» What you should do
As soon as the line containing "left hip: (14, 181)" appears in the material below, start returning lines exactly, and end with the line containing "right knee: (84, 95)".

» Exercise inputs
------------------------------------------------------------
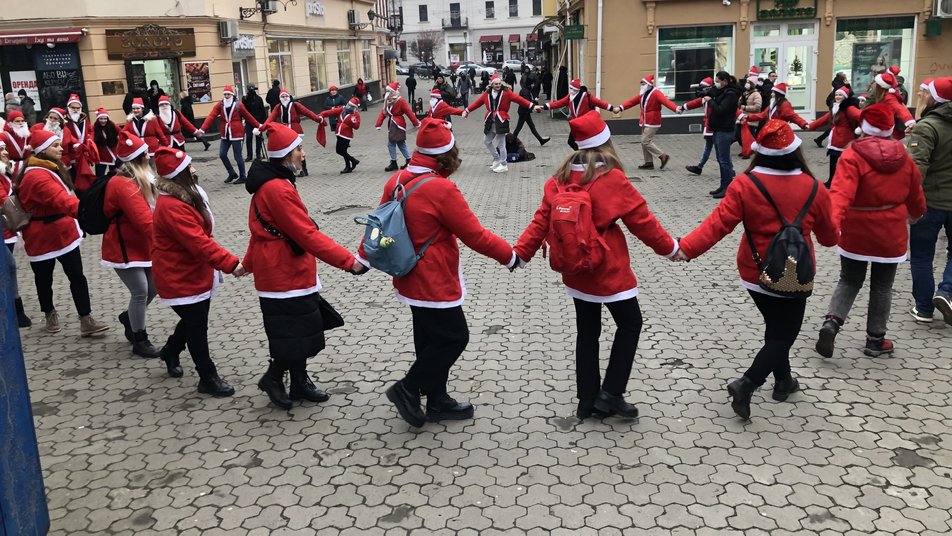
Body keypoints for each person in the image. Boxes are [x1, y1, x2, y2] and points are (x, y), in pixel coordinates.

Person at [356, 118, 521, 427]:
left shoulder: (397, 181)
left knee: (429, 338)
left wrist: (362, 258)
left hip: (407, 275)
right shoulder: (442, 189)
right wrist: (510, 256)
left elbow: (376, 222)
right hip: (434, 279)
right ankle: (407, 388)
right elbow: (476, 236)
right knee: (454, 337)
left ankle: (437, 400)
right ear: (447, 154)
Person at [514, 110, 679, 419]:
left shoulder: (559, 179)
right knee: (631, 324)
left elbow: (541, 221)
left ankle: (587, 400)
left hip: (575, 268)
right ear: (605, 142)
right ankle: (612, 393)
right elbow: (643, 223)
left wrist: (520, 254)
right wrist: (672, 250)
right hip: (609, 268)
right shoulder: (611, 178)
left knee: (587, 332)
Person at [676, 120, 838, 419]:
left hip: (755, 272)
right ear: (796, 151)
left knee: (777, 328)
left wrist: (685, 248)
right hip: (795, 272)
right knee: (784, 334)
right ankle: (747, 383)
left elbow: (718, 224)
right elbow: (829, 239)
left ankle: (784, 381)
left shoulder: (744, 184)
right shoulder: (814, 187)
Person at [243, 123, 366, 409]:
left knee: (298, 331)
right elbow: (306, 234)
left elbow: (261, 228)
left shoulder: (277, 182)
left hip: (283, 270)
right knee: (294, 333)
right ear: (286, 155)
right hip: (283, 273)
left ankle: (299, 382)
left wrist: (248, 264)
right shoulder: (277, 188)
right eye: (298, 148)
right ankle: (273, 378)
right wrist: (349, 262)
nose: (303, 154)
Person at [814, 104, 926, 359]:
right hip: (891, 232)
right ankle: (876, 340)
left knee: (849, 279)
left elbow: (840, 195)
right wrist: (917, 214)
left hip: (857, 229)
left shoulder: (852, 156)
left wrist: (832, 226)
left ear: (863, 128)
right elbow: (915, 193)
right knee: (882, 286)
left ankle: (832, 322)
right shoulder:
------------------------------------------------------------
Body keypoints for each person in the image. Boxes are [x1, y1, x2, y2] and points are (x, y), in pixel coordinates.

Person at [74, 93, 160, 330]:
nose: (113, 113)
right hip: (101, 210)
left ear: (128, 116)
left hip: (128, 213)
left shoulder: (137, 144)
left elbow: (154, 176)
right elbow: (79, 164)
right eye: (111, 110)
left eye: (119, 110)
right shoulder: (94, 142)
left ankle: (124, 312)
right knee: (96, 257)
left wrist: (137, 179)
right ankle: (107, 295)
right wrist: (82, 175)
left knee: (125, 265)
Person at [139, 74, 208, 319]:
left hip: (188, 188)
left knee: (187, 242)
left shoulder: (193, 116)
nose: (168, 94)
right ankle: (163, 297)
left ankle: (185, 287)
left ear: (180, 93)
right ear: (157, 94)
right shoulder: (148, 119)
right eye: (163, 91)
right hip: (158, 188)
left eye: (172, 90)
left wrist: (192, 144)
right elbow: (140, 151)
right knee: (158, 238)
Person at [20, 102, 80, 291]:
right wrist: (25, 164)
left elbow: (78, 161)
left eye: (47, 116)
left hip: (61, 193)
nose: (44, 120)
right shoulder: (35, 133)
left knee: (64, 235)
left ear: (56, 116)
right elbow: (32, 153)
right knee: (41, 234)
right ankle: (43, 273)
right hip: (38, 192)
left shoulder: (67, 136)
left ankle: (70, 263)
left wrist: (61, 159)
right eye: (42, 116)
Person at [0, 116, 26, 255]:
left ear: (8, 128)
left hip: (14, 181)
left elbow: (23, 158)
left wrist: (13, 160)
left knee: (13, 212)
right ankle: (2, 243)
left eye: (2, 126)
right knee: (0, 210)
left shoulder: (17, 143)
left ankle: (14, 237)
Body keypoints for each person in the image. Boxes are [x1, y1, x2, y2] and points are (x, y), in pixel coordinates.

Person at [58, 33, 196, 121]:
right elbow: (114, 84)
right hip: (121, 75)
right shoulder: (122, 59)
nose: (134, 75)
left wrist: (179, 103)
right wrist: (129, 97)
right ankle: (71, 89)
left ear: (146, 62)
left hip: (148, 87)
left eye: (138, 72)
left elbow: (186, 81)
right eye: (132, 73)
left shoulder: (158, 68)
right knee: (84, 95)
------------------------------------------------------------
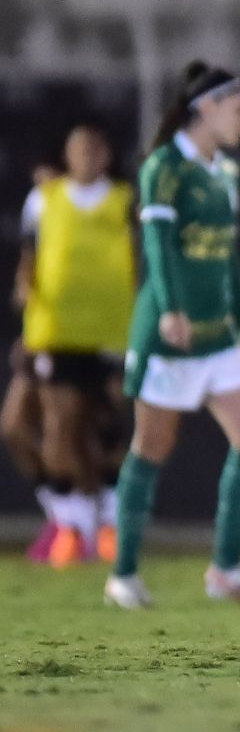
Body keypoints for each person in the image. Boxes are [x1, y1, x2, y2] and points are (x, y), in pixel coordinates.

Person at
------------------------------------------------------------
» Your solution
left hip: (14, 181)
left elbow: (23, 158)
left wrist: (13, 160)
left knee: (13, 212)
right ankle: (2, 243)
left eye: (2, 126)
right knee: (0, 210)
left shoulder: (17, 143)
left ankle: (14, 237)
Body keypoints for each person in the image. Boxes are [x1, y1, x2, y2] and points are (x, y), in pixel coordinates.

Person at [58, 33, 196, 121]:
right elbow: (114, 84)
right hip: (121, 75)
right shoulder: (122, 59)
nose: (134, 75)
left wrist: (179, 103)
right wrist: (129, 97)
right ankle: (71, 89)
left ear: (146, 62)
left hip: (148, 87)
left eye: (138, 72)
left elbow: (186, 81)
right eye: (132, 73)
left shoulder: (158, 68)
right knee: (84, 95)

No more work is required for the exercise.